- _阅读文本_:
━━━━━━━━━━━━━━━━━━━━
将字符串按照一定的规律转换成字符串数组,我们很容易想到使用String.split(String)方法。
的确String的split方法很方便,但是对于性能要求高的应用,string.split(String)将会花费更多的性能需求
我们可以使用java.util.StringTokenizer来代替String.split()方法,性能上也有一定的提升。
以下通过例子比较两者的性能消耗
String str = "abc";
StringBuffer buffer = new StringBuffer();
// prepare the string
for (int i = 0; i < 10000; i ++){
buffer.append(str).append(",");
}
str = buffer.toString();
// java.util.StringTokenizer
long curTime = System.currentTimeMillis();
for (int m = 0; m < 1000; m ++){
StringTokenizer token = new StringTokenizer(str, ",");
String[] array2 = new String[token.countTokens()];
int i = 0;
while (token.hasMoreTokens()){
array2[i++] = token.nextToken();
}
}
System.out.println("java.util.StringTokener : " + (System.currentTimeMillis() - curTime));
// String.split()
curTime = System.currentTimeMillis();
for (int m = 0; m < 1000; m ++){
String[] array = str.split(",");
}
System.out.println("String.split : " + (System.currentTimeMillis() - curTime));
curTime = System.currentTimeMillis();
for (int n = 0; n < 1000; n ++){
Vector<String> vector= new Vector<String>();
int index = 0, offset = 0;
while ((index = str.indexOf(",", index + 1)) != -1){
vector.addElement(str.substring(offset, index));
offset = index + 1;
}
String[] array3 = vector.toArray(new String[0]);
}
System.out.println("Vector & indexOf : " + (System.currentTimeMillis() - curTime));
输出----
java.util.StringTokener : 1407
String.split : 2546
Vector & indexOf : 1094
很显眼,使用StringTokenizer比使用Spring.split()提高接近一倍的性能。
而是用indexOf来逐步查找,性能还能进一步提高25%左右。很显然,越接近底层的方法性能越得到满足。
不过,这个只是在于对性能要求高的需求底下才有真正的意义。普通应用,String.split()足以
补充一点:
使用String.indexOf()去扫描的时候,如果使用ArrayList或者Vector(两者性能基本上没多大区别)也不是最优方案
还有可以提高更好的性能的方法,就是先扫描有多少个分割符,用String[] 来存贮,比使用Vector要提高一倍左右的性能
如果还需要更进一步,那么就需要使用好的扫描算法了。
━━━━━━━━━━━━━━━━━━━━
- _数据集_:
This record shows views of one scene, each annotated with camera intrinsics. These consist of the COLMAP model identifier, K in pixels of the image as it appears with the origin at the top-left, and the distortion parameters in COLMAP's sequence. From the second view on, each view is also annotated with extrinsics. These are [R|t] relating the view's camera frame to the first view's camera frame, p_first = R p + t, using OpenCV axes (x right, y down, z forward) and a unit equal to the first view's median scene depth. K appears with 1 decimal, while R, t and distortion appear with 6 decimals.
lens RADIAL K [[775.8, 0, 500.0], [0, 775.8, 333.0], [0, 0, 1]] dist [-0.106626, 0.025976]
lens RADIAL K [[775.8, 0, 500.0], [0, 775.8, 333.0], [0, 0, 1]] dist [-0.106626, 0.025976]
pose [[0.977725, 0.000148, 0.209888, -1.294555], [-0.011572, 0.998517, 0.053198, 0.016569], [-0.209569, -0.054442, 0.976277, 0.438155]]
━━━━━━━━━━━━━━━━━━━━
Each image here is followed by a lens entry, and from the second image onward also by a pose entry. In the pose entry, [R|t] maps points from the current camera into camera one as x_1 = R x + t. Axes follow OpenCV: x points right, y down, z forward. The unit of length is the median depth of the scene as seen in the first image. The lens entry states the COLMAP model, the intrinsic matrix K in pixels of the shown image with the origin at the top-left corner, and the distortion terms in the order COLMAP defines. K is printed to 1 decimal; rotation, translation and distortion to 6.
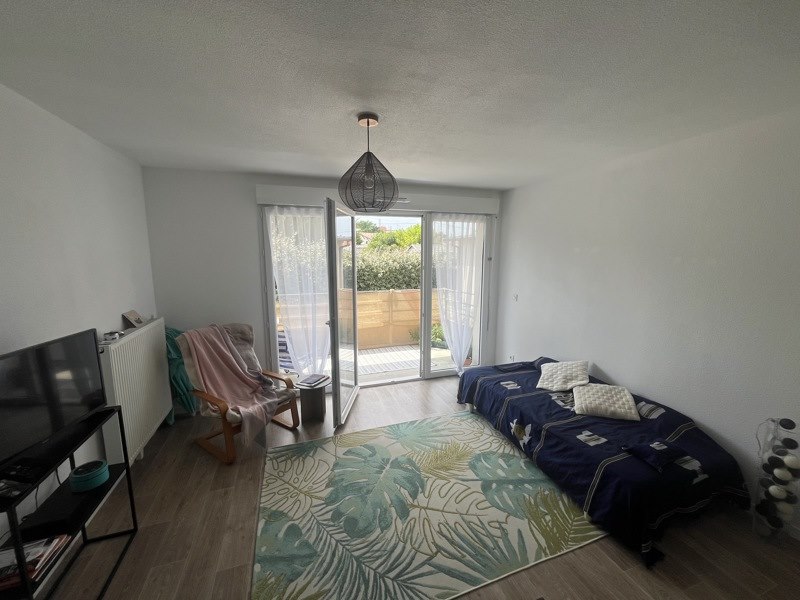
━━━━━━━━━━━━━━━━━━━━
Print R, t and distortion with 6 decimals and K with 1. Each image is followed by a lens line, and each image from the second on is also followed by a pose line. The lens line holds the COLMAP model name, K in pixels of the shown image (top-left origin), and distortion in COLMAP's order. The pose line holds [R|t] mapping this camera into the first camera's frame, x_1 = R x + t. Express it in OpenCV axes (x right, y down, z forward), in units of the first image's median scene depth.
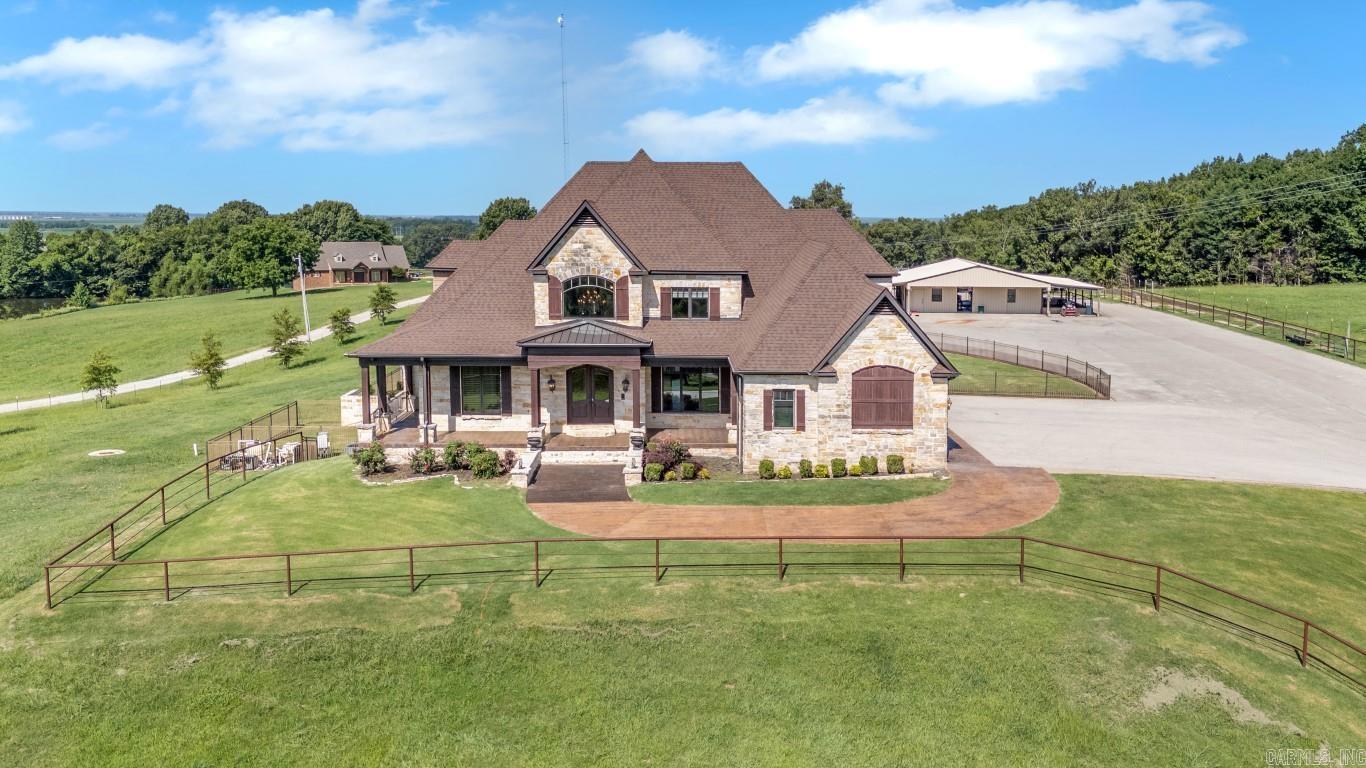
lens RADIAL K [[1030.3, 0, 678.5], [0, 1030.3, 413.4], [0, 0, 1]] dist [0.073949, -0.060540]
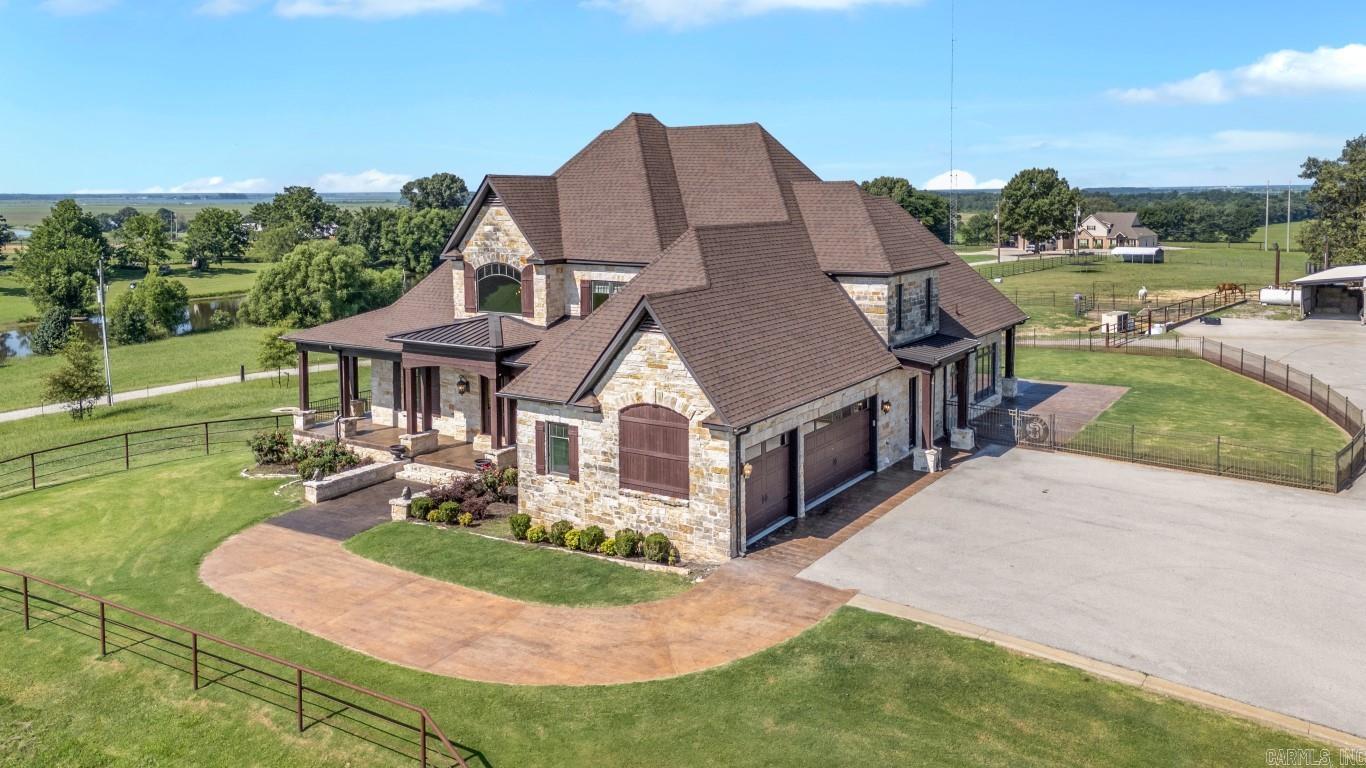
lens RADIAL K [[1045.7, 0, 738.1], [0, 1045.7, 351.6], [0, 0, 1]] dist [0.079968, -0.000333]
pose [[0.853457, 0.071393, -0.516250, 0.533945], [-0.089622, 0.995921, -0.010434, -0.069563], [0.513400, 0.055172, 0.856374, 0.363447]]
━━━━━━━━━━━━━━━━━━━━
- _完成以下任务_:
1 - 在谈Java字符串拆分性能的阅读文本中，找出“输出----”之后的各行测试结果，全部列出。
2 - 从谈Java字符串拆分性能的阅读文本的最后一句之后接着往下写。
上面的记录与此无关。

- _参考答案_:
1 -
java.util.StringTokener : 1407
String.split : 2546
Vector & indexOf : 1094

2 -
public static String[] split(String s, String delimiter){
if (s == null) {
return null;
}
int delimiterLength;
int stringLength = s.length();
if (delimiter == null || (delimiterLength = delimiter.length()) == 0){
return new String[] {s};
}
// a two pass solution is used because a one pass solution would
// require the possible resizing and copying of memory structures
// In the worst case it would have to be resized n times with each
// resize having a O(n) copy leading to an O(n^2) algorithm.
int count;
int start;
int end;
// Scan s and count the tokens.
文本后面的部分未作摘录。